After all, it’s hard for “Motown Phenom” to bitch and moan about his job with UFC when fighting inside the Octagon has changed not only his life, but the lives of his family. And even if the situation is not ideal, he understands that he gives away his right to complain once he signs on the dotted line.
“Honestly, I have no real complaints about it,” said Lee. “I’m signing on the line, I know what I’m signing up for. Anytime I do and I say I’m gonna do something, I always make sure I hold up my end and I’m gonna do it. [The UFC has] afforded me so much to where my life is so much different than I thought it would be. I truly thought that everything would just look different. It provided a better life for my family.
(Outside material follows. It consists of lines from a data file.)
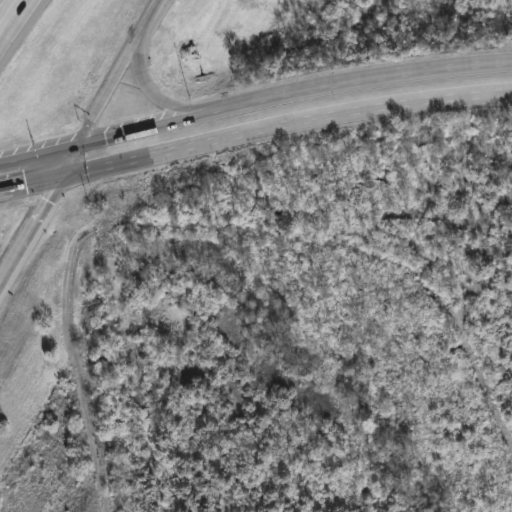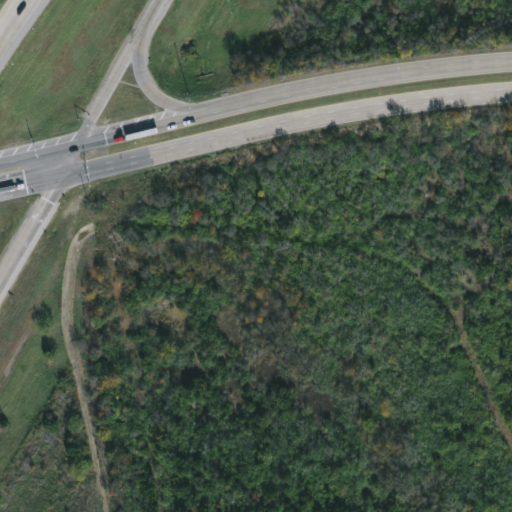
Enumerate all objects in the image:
road: (15, 22)
road: (117, 70)
road: (419, 74)
road: (283, 98)
road: (161, 100)
road: (157, 126)
road: (286, 129)
traffic signals: (77, 141)
road: (38, 153)
road: (70, 157)
traffic signals: (63, 174)
road: (31, 181)
road: (31, 226)
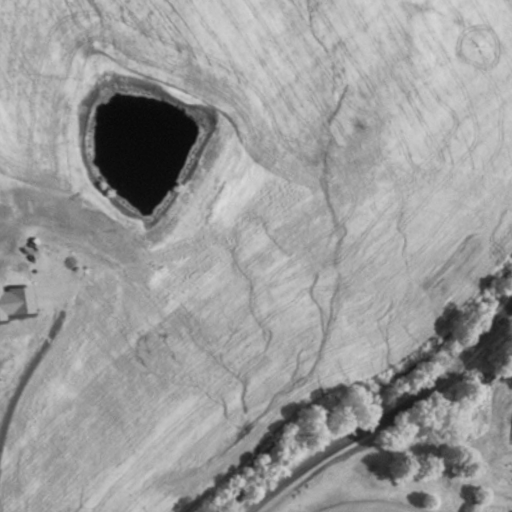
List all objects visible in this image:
road: (32, 357)
road: (385, 417)
road: (359, 507)
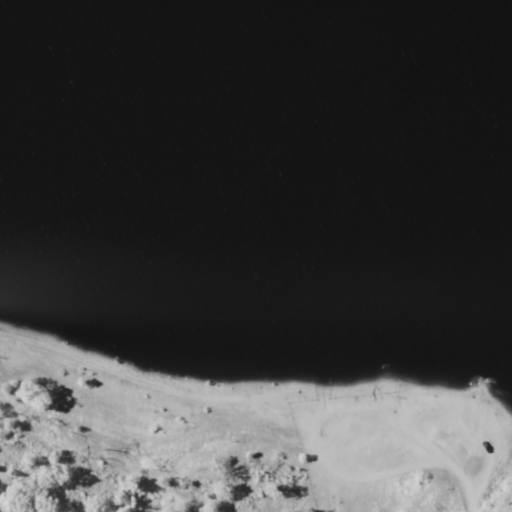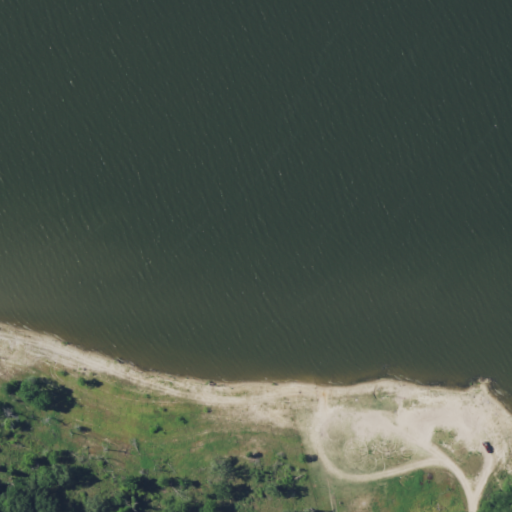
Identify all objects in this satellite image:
road: (331, 411)
road: (491, 424)
road: (362, 495)
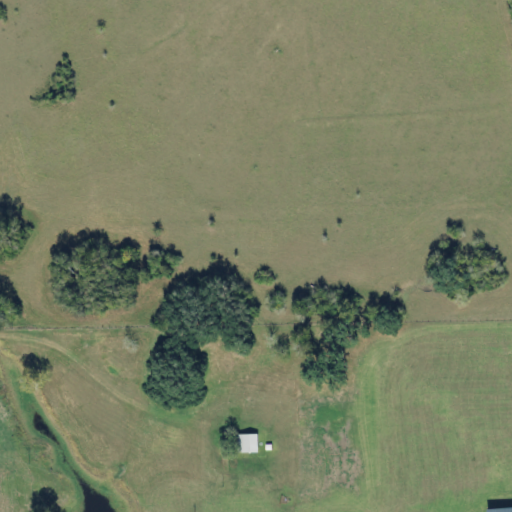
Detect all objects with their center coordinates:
building: (249, 444)
building: (491, 510)
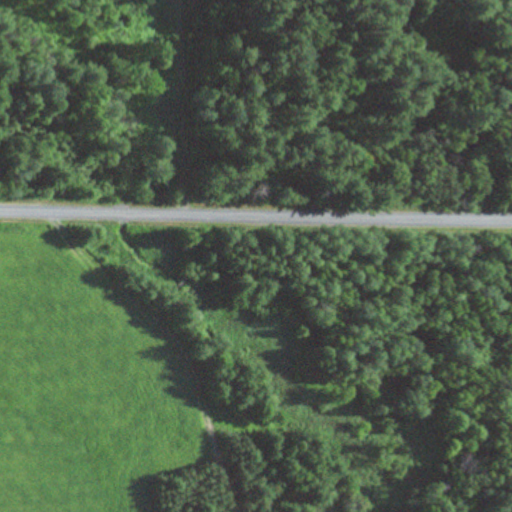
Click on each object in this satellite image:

It’s just afforded me so much that any negatives on it, I can’t really . . . it’s just like grievances, almost.”
Lee earned $250,000 for his UFC 216 interim title fight and is sort of stuck in the middle.
On one end of the spectrum we have superstars like Jon Jones and Tyron Woodley, who each banked $500,000 at UFC 235, in contrast to up-and-comers like Hannah Cifers and Charles Byrd, who only grabbed $12,000 apiece at the very same event.
“I think it’s inevitable,” Lee told Joe Rogan (via MMA Fighting) about a fighter union. “The UFC is a sports organization but it’s so big now to where it’s damn near public. Once that kind of changes and once they open up the books and people really start to pay attention to it, then maybe somebody on the outside who is way smarter than anyone of us – because we’re fighting, we ain’t really worried about the legalities of it. I’m just signing a contract, I don’t really give a fuck. But once somebody who is smarter kind of takes a look at it and sees what’s going on and how it is, then they’re gonna start up something. They have to. It’s kind of crazy.”
UFC was sold to Endeavor back in 2016 and according to promotion president, Dana White, is now worth upward of $7 billion. How much of that money gets spread among the fighters is unknown, but we do know there is a separate account for hush money.